All’incontro di presentazione e coprogettazione del 19 gennaio hanno partecipato 17 rappresentanti di 15 organizzazioni del territorio, superando l’obiettivo iniziale di coinvolgere almeno dieci associazioni. Il confronto ha confermato la vitalità della rete fiorentina e la disponibilità delle realtà coinvolte a sperimentare nuove forme di collaborazione.
Una delle principali innovazioni del progetto riguardava la costruzione di spazi di confronto tra persone impegnate in percorsi di MAP presso associazioni diverse. Le difficoltà emerse nel confronto con l’UIEPE, insieme ai problemi legati agli spostamenti e alla disponibilità dei partecipanti, non hanno consentito di realizzare il ciclo di tre workshop nella forma originariamente prevista. Il percorso è stato quindi rimodulato in un incontro pilota, realizzato il 26 giugno con cinque persone in MAP e rappresentanti delle associazioni ospitanti.

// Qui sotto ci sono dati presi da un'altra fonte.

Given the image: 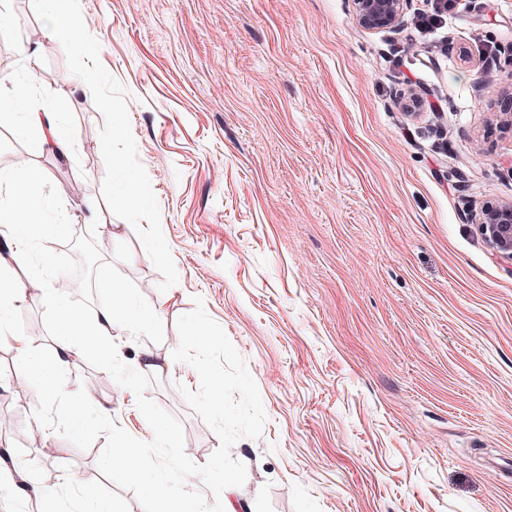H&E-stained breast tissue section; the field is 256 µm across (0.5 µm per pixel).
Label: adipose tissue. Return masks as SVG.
I'll list each match as a JSON object with an SVG mask.
<instances>
[{
  "mask_svg": "<svg viewBox=\"0 0 512 512\" xmlns=\"http://www.w3.org/2000/svg\"><path fill=\"white\" fill-rule=\"evenodd\" d=\"M28 179L26 169L16 168L9 172L0 171V184L8 183L13 193L8 198H0V223L9 226L14 237H21L28 228L36 227L48 235L62 233L63 225L44 224L40 221L39 206L29 195L25 183ZM23 213L26 221L15 224L16 213ZM46 307L52 312L61 334L57 339L51 355H34L28 349H21V357L42 387L52 389L58 384L63 368L68 364L72 354L80 350L97 348L103 350L104 361H111V354L104 348L112 338L115 325L122 324L130 328L147 327L157 319L155 310L122 289L112 291V302L97 314L94 319H87L78 313L65 294L56 288L41 291Z\"/></svg>",
  "mask_w": 512,
  "mask_h": 512,
  "instance_id": "adipose-tissue-1",
  "label": "adipose tissue"
}]
</instances>
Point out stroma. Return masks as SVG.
I'll return each instance as SVG.
<instances>
[{
	"mask_svg": "<svg viewBox=\"0 0 512 512\" xmlns=\"http://www.w3.org/2000/svg\"><path fill=\"white\" fill-rule=\"evenodd\" d=\"M99 58L127 95L177 283L101 196L104 118L32 0H0V96L30 86L70 133L67 153L40 128L0 114V170L28 189L62 238L31 231L45 285L72 271L70 302L94 318L115 284L153 306L157 326L116 330L119 355L151 351L163 369L146 395L182 424L205 464L216 434L174 361L178 318L202 298L255 380L261 438L231 448L247 478L236 512H512V263L496 259L468 213L512 200V134L492 120L512 98V0H469L434 32H369L351 0H80ZM472 56L464 63L462 54ZM415 89L418 116L396 98ZM21 291L0 335V455L37 460L43 495L0 490V512H80L82 490L115 512H143L103 476L105 445L76 448L34 417L18 344L47 354L58 327ZM84 390L133 437L153 431L134 394L73 356Z\"/></svg>",
	"mask_w": 512,
	"mask_h": 512,
	"instance_id": "35a3bbf8",
	"label": "stroma"
}]
</instances>
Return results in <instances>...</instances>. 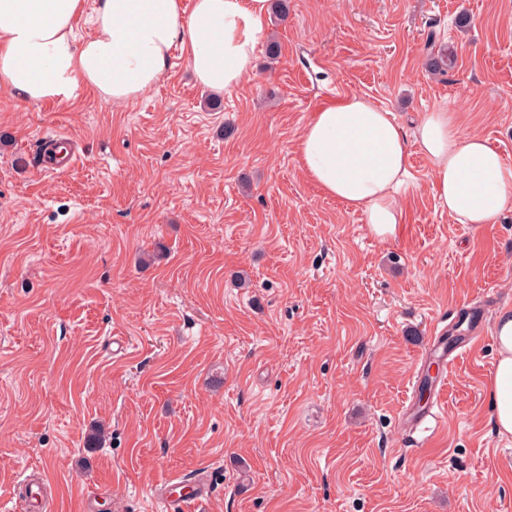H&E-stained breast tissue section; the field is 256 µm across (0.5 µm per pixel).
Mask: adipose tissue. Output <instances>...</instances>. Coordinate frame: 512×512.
Instances as JSON below:
<instances>
[{
  "mask_svg": "<svg viewBox=\"0 0 512 512\" xmlns=\"http://www.w3.org/2000/svg\"><path fill=\"white\" fill-rule=\"evenodd\" d=\"M84 0H0V87L41 103L94 88L113 103L139 97L181 51L202 86L232 91L249 78L267 33L269 0H100L93 34L76 42ZM429 159L435 197L459 224H493L512 205V167L487 139L463 134L454 113L424 112L405 135L390 112L348 94L314 112L297 150L308 179L361 213L380 239L404 222L410 148ZM496 366L488 387L491 424L512 436V309L496 322Z\"/></svg>",
  "mask_w": 512,
  "mask_h": 512,
  "instance_id": "adipose-tissue-1",
  "label": "adipose tissue"
}]
</instances>
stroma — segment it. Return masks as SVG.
<instances>
[{
  "mask_svg": "<svg viewBox=\"0 0 512 512\" xmlns=\"http://www.w3.org/2000/svg\"><path fill=\"white\" fill-rule=\"evenodd\" d=\"M456 66H425L428 34ZM232 92L173 52L122 104L0 90V512L46 479L54 512H512V438L489 421L486 335L448 376L422 446L427 338L453 309L512 307V207L455 223L409 159L380 240L305 176L313 112L357 93L411 128L448 107L512 164V0H288ZM65 136L70 168L45 171ZM438 384L439 387L436 393L433 395L432 405L429 406L426 411L423 413L414 414L412 417L409 411L405 413L406 424L409 431L412 433L418 430L423 432H430L428 436L424 437L421 441L418 442L417 446L419 444H425L430 440V438L435 433L437 425L441 422L442 416L444 415V413L441 414L438 412L441 404L439 400L440 392L447 386L446 376L443 373L438 378ZM181 482H172L162 489V495L168 503L172 512H182L187 510H202L203 504L206 502L207 490L203 482H199L194 486L193 490L183 492V488L177 485ZM180 489L179 492L177 490Z\"/></svg>",
  "mask_w": 512,
  "mask_h": 512,
  "instance_id": "1",
  "label": "stroma"
}]
</instances>
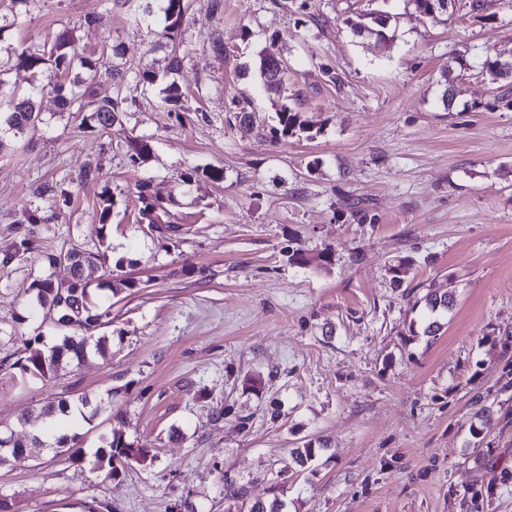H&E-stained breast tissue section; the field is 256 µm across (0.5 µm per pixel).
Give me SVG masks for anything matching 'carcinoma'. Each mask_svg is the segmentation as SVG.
Returning a JSON list of instances; mask_svg holds the SVG:
<instances>
[{"instance_id":"1","label":"carcinoma","mask_w":512,"mask_h":512,"mask_svg":"<svg viewBox=\"0 0 512 512\" xmlns=\"http://www.w3.org/2000/svg\"><path fill=\"white\" fill-rule=\"evenodd\" d=\"M158 12L162 17V35L167 39H174L181 34L186 7L184 0H156ZM376 25L378 33L387 35L388 19L377 18L373 13L359 15V20L350 24L352 32H357L364 26ZM77 58V52L72 35L61 31L55 36L52 44L44 49L32 46L26 47L17 53L19 65L31 70L35 74L34 83L22 93L7 89L5 81L0 79V97L7 98V110L4 123L9 131L22 132L26 129L36 130L41 123L39 113L36 112L35 101L37 97L50 89L60 98L63 109L69 112H84L91 109L86 120L94 123L100 134H107L118 121L119 107L127 98L116 97L103 99L93 104L89 101L92 87L97 75H108L117 87L127 82V75L116 65H106L89 59H80V63L87 70V76L75 87L55 78H44L45 67L49 66L57 71L70 66ZM497 59L486 58L482 63L481 73L491 83H498L509 79V74L496 67ZM266 63L259 60V76L262 84L268 91H273L283 97L276 112V123L270 127L271 138L280 142L290 137L311 132L313 121L297 111L288 102L286 91V77H269L265 74ZM150 144L143 139L128 141V157L134 163H140L150 154ZM138 199L142 204L139 209V219L147 221L154 227L156 233L165 238H172L180 225L165 220L169 215L164 202L153 197L150 184L142 182L138 185ZM111 203H106L100 211L98 228L99 249L95 251L78 250L71 248L67 251L47 252L41 255L46 269H52L56 262L66 260L71 276L66 283H55L51 276L46 275L31 283L30 305L55 310L60 316L67 319V327L56 336L53 343L43 341V337L31 336L22 338V346L18 349L15 359H5L0 362V371L16 370L23 377L37 378L42 381H51L66 371L71 365H78L91 354L104 355L108 352L111 337L106 329L112 326V302L110 296L101 294L108 289L111 296L117 295L124 288H135L138 281L129 280L120 283V287L112 288L106 282L91 285L85 276V269L96 266L108 258L109 245L106 244L104 230L110 218ZM36 249L33 240L22 238L12 244L3 258L8 263L14 257ZM289 260L301 266H315L325 269L331 264V251L325 250L315 256H309L296 251L289 255ZM456 306V290L453 288H439L430 285L426 292L416 298L414 307L421 309L420 317L409 325L410 337H435L444 326V321ZM472 404L477 406L474 417L479 425L472 428L473 434L480 435L483 428L491 423L490 407L483 404V396L476 394ZM100 413V407L92 404L85 395L72 398L61 396L45 401L40 407V416L49 420L57 415L65 416V423L75 426L83 421L87 424L93 422ZM16 448H25L27 453L0 454V466L21 464L33 457V452L39 447L38 439L29 443L16 441ZM320 449L315 443L309 441L303 447L296 449L292 460L299 466H304L315 458ZM72 458L79 462H87L92 469L105 474L107 478H116L132 462L143 463L152 459V450L130 441L126 436L116 430L101 436L100 445L89 454L78 449Z\"/></svg>"}]
</instances>
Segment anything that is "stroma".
I'll return each instance as SVG.
<instances>
[{
  "instance_id": "stroma-1",
  "label": "stroma",
  "mask_w": 512,
  "mask_h": 512,
  "mask_svg": "<svg viewBox=\"0 0 512 512\" xmlns=\"http://www.w3.org/2000/svg\"><path fill=\"white\" fill-rule=\"evenodd\" d=\"M186 5L172 42L107 0H30L21 14L0 0L9 88L33 79L17 52L66 27L90 59L120 46L129 78L110 135L48 91L38 129L0 143V254L23 236L38 247L0 263V360L21 345L19 313L25 335L55 336L52 315L29 307L30 285L49 272L42 253L96 249L104 199L113 277L139 281L112 300L107 357L48 382L0 376V427L45 435L41 404L74 391L111 399L116 414L89 425L84 450L116 428L154 454L113 480L45 451L0 466V497L13 512H249L275 499L285 512H512V84L481 74L486 57L512 52V0L434 21L406 0ZM378 10L396 17L391 40L345 23ZM266 49L286 64L311 136L273 143L280 101L257 75ZM458 53L468 67L447 106L442 74ZM147 70L156 85L136 84ZM172 82L179 113L161 93ZM241 110L252 127L236 122ZM132 138L152 146L143 163L126 155ZM194 169L199 180L182 183ZM144 181L175 198L173 239L138 223ZM327 248L325 269L290 260ZM404 258L403 288L458 291L435 339L408 338L419 312L389 273ZM476 394L495 411L477 437ZM311 440L322 451L290 470L292 449Z\"/></svg>"
}]
</instances>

L’incontro ha permesso di raccogliere testimonianze, criticità e proposte concrete: dalla necessità di rendere più consapevole la scelta dell’associazione ospitante al riconoscimento delle ore dedicate agli incontri comuni, fino alla possibilità di organizzare attività formative, culturali e interassociative.
Il report di valutazione, curato da LabCom, evidenzia risultati positivi nel consolidamento della rete, nella diffusione delle conoscenze, nella valorizzazione del punto di vista delle persone in MAP e nella costruzione di una visione condivisa della giustizia di comunità. Restano alcuni ostacoli istituzionali e organizzativi, ma il progetto ha prodotto indicazioni operative importanti per le future progettazioni.

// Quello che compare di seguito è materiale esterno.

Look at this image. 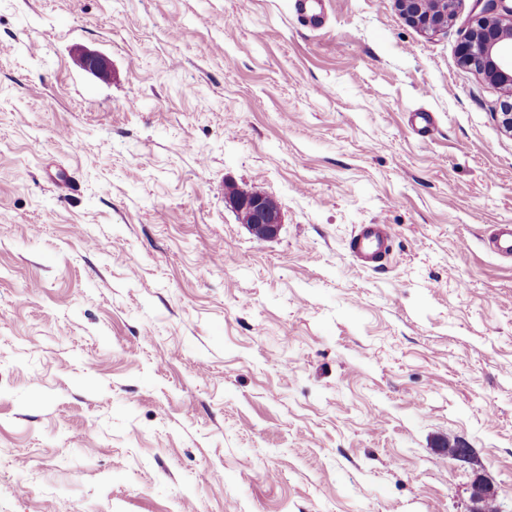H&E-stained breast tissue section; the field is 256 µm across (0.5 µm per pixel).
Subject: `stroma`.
I'll return each instance as SVG.
<instances>
[{
  "label": "stroma",
  "mask_w": 512,
  "mask_h": 512,
  "mask_svg": "<svg viewBox=\"0 0 512 512\" xmlns=\"http://www.w3.org/2000/svg\"><path fill=\"white\" fill-rule=\"evenodd\" d=\"M323 4L0 0V512H469L479 474L512 512V136L457 61L474 0L431 36ZM320 0H297L295 13L298 22L306 27L320 28L325 23V14ZM225 198L237 213L238 219L257 239L267 240L277 236L282 224L278 202L266 193L244 191L235 186ZM348 251L359 267L381 270L392 252V233L387 224H360L351 236Z\"/></svg>",
  "instance_id": "1"
}]
</instances>
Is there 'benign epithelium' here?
Listing matches in <instances>:
<instances>
[{"instance_id":"obj_1","label":"benign epithelium","mask_w":512,"mask_h":512,"mask_svg":"<svg viewBox=\"0 0 512 512\" xmlns=\"http://www.w3.org/2000/svg\"><path fill=\"white\" fill-rule=\"evenodd\" d=\"M508 0H475L477 14L458 49L461 66L472 69L492 85L512 91V5ZM403 20L425 35L448 27L458 0H394ZM76 62L85 70L104 74L107 60L84 51ZM226 199L238 219L260 240L277 236L282 224L278 202L266 193L235 189ZM495 499L494 489L480 477L472 481L471 512H486L488 502Z\"/></svg>"}]
</instances>
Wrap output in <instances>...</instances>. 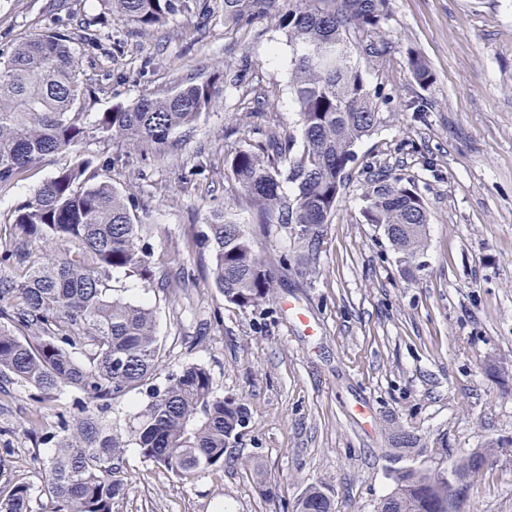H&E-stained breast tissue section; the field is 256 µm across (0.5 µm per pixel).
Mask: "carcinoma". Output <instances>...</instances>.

Il lavoro di diffusione è proseguito anche attraverso la presentazione del volume Giustizia nella comunità in incontri pubblici, seminari e webinar, in Toscana e in altre regioni.

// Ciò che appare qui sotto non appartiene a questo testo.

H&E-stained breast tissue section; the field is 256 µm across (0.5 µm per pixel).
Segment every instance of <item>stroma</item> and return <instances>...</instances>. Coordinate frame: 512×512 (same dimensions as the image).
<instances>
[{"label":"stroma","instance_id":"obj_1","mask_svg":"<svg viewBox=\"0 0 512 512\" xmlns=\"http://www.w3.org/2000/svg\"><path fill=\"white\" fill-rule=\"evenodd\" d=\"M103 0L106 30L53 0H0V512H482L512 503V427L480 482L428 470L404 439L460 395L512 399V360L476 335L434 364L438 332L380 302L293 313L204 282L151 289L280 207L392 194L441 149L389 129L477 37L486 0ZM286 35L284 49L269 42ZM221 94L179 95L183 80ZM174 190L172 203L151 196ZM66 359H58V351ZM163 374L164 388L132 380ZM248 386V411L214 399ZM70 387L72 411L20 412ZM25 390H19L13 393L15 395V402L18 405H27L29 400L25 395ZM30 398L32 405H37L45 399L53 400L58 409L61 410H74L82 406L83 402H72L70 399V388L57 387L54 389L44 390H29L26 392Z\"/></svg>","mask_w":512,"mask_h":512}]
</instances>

La conclusione formale del progetto non interrompe questo percorso. La Società della Ragione continuerà a promuovere il modello qualificato di MAP e LPU, a mantenere attiva la rete delle associazioni e a lavorare affinché la giustizia di comunità diventi sempre più un’esperienza di partecipazione, responsabilizzazione e inclusione sociale.